Camera calibration parameters
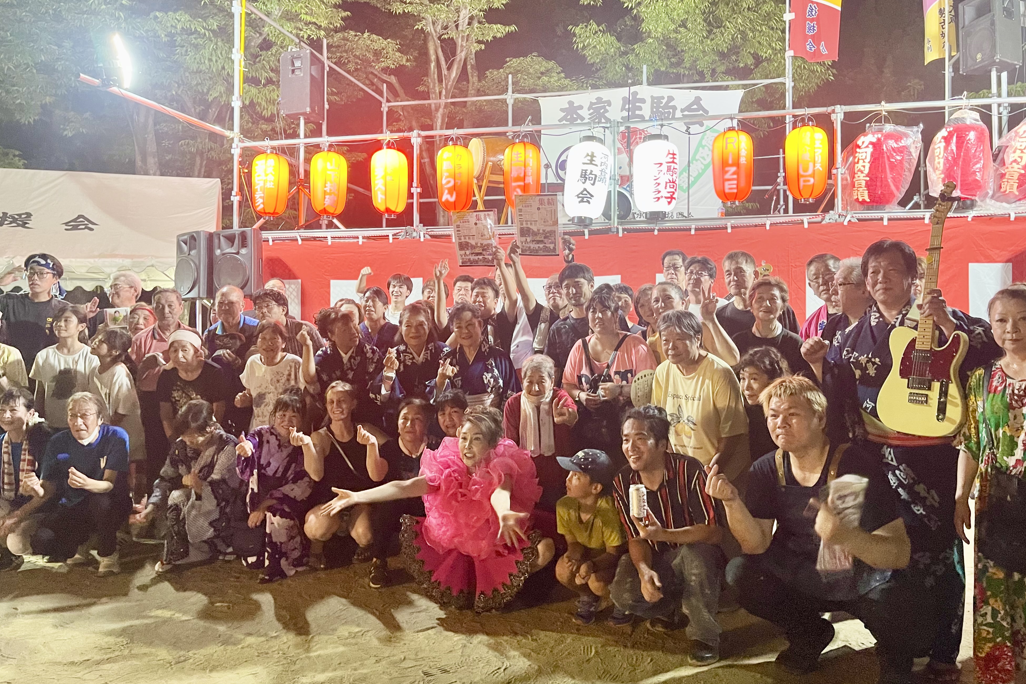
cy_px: 296
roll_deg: -0.3
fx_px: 769
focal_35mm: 27
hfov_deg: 67.4
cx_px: 532
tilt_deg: +0.4
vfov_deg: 47.8
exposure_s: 1/40
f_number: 1.6
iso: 500
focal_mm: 5.1
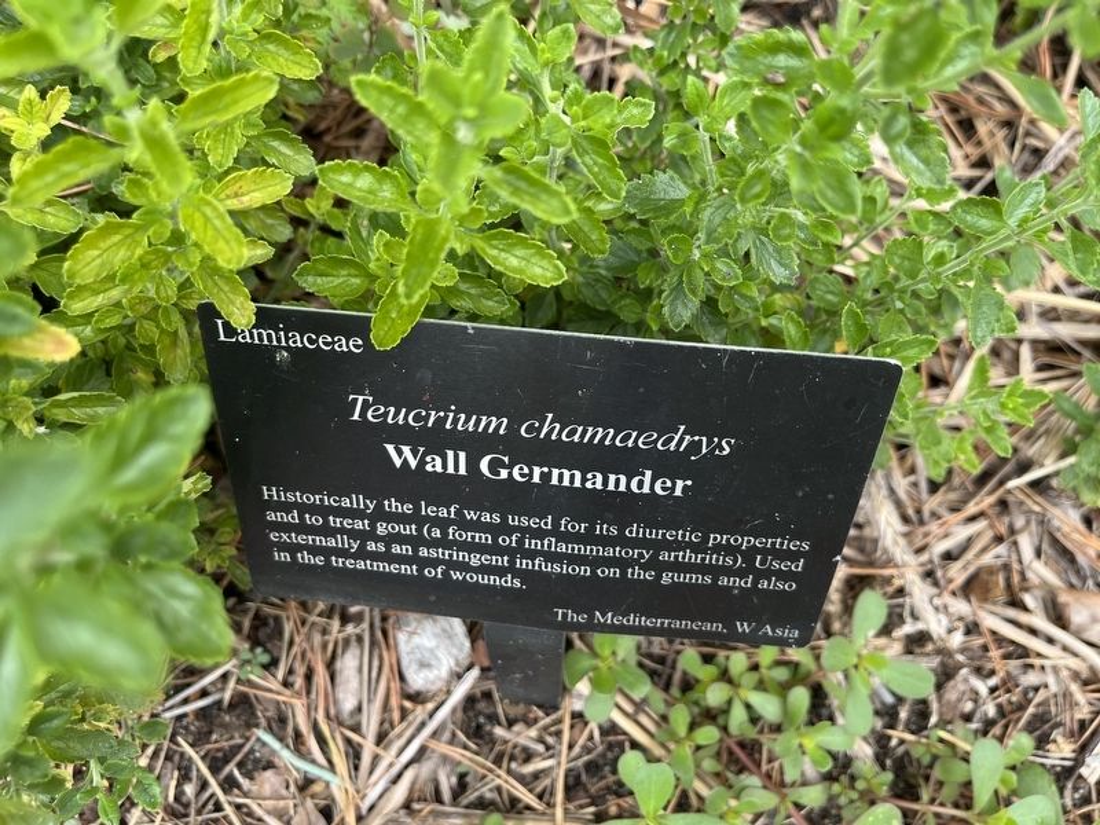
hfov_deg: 67.3
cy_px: 412
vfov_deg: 53.1
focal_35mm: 26
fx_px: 826
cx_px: 550
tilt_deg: -68.2
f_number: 1.6
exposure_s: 1/343
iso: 50
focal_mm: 5.1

- Assigned task
Reproduce the data word for word, excluding its pictures.

- Exercise response
cy_px: 296
roll_deg: -0.3
fx_px: 769
focal_35mm: 27
hfov_deg: 67.4
cx_px: 532
tilt_deg: +0.4
vfov_deg: 47.8
exposure_s: 1/40
f_number: 1.6
iso: 500
focal_mm: 5.1
hfov_deg: 67.3
cy_px: 412
vfov_deg: 53.1
focal_35mm: 26
fx_px: 826
cx_px: 550
tilt_deg: -68.2
f_number: 1.6
exposure_s: 1/343
iso: 50
focal_mm: 5.1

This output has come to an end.